== Supplied material ==

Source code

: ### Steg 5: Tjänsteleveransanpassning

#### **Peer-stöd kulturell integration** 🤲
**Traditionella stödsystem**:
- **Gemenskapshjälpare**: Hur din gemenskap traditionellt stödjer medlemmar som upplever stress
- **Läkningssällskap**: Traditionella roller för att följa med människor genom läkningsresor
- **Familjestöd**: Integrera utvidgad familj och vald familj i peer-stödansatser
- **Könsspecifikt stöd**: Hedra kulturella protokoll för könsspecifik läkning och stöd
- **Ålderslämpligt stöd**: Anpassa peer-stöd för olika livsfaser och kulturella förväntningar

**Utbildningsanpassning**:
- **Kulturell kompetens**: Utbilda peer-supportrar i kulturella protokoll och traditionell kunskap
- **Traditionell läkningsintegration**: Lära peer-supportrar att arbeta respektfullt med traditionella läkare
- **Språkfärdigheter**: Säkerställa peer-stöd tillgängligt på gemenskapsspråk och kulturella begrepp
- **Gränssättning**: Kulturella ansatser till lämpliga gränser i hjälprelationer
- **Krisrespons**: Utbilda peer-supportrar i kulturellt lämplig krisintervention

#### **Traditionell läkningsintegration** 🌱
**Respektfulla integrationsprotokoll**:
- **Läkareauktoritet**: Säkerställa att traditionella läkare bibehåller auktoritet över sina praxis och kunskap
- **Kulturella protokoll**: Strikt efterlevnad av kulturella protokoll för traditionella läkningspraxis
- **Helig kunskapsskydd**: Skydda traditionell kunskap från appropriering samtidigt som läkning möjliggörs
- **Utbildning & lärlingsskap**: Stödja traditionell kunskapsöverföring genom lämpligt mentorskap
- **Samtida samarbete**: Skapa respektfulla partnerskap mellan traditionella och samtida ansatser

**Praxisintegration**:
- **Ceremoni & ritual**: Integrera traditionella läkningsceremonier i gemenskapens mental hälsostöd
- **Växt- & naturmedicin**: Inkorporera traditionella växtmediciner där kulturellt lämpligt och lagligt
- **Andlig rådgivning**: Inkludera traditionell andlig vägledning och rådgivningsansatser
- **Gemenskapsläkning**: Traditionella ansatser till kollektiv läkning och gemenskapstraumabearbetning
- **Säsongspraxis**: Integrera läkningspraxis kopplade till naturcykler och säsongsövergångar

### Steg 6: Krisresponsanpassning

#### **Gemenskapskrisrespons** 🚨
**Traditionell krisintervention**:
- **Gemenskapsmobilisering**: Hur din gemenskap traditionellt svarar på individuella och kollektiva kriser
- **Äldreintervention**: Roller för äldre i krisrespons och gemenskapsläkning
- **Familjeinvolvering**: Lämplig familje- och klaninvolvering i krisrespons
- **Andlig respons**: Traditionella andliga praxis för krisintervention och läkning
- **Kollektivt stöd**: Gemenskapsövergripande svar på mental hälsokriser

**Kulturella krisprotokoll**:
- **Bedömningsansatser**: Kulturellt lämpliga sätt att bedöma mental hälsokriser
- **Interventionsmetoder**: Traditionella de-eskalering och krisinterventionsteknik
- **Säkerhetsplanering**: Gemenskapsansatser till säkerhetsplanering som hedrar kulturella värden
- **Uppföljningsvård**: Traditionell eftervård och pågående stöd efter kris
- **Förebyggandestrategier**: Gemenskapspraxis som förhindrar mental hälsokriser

===

Prompt: Among the records, find the lines that contain "Andlig" and copy each of them.

Exercise output:
- **Andlig rådgivning**: Inkludera traditionell andlig vägledning och rådgivningsansatser
- **Andlig respons**: Traditionella andliga praxis för krisintervention och läkning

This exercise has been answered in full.